There is little evidence that Al-Qaeda really exists in a corporate sense. It is probably more the notion of resistance to Western imperialism in the Muslim world than an identifiable organisation. And yet it is constantly held responsible for ‘terrorist’ actions.
I am well aware that to say anything against Jews, as a group, is to cross a red line. I am doing so deliberately. The present conflict in Israel-Palestine may well lead us to Armageddon. I believe plain speaking could save us and our children, not the mention the Palestinians and the Jews.
If I thought it could be done otherwise, as many of my colleagues in the solidarity movement believe, then I would not take this course.
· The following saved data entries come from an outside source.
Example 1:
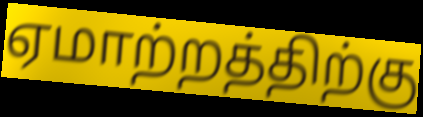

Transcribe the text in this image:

ஏமாற்றத்திற்கு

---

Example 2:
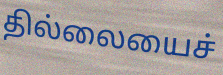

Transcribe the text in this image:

There are, however, a number or actions by Jews which, if they were to take place on a sufficient scale, could make me change my mind:
- A recognition that Jewish identity has become inextricably linked with Zionism.
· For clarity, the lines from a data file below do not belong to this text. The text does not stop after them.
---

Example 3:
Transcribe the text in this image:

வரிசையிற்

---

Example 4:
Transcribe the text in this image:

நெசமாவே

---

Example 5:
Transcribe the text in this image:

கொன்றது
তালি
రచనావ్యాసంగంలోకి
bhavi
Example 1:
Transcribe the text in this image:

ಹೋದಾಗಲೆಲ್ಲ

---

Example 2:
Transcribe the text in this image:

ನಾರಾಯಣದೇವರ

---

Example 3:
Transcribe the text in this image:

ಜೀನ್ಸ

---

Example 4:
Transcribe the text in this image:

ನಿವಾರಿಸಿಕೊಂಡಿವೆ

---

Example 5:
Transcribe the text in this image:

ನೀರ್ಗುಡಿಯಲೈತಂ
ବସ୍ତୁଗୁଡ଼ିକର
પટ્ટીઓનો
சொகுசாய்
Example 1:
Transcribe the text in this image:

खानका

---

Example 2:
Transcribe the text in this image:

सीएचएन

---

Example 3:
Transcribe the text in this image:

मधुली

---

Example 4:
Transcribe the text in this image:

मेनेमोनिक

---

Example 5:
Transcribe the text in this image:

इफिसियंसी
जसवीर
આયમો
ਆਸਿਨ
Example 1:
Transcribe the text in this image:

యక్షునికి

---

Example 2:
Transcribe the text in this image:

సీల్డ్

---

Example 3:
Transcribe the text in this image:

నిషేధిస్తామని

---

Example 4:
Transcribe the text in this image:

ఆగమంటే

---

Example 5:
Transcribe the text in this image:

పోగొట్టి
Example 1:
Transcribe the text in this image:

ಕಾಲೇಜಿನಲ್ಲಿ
- An acceptance that Jews are collectively responsible for what is happening in Israel/Palestine, just as we, as a nation, accept our responsibility for the empire and slavery.
- A renunciation of the right of return and the right to Israeli nationality.
- An acceptance that ‘the Holocaust’ (in inverted commas and with a capital H) has become a kind of religion, an instrument of propaganda, an abusive mythology.
- A recognition that accusing people of hating Jews is usually a way of stopping them speaking.
- A recognition that the Zionist project is incompatible with respect for the human rights of Palestinians. Israel has got to go.
- A recognition that Jews, as a collective, exercise immense, and quite disproportionate, power in the world, and that this power is being abused.
I acknowledge that a small number of Jews have done some or all of the above. For example, Gerald Kaufman, MP, said in Parliament on 12th January 2009: “Olmert, Livni and Barak are mass murderers, war criminals and bring shame on the Jewish people whose Star of David they use as a badge in Gaza.” In doing so, however much he might disagree with other points above, he clearly acknowledged that this is a Jewish, not just an Israeli responsibility.
But until a majority turn against the supremacist culture which supports Israel’s actions I will continue to hold Jews collectively responsible for what is happening in the Middle East. This is a very uncomfortable position. I really do have many Jewish friends, and I know that what I have said today will shock some of them. I hope that our friendship is strong enough to withstand it. But I believe Jews, above all, need to be shocked into a recognition of their own complicity in this crime against humanity.
All of which is not to forget our own (British) national complicity, starting with the Balfour Declaration. In so far as we (Westerners) have been persuaded to accept the dangerous current mainstream Jewish view of the world, we also are responsible for what is happening in Gaza. And this makes us ‘the enemy’ in terms of those who identify with the Muslim victims of Jewish power.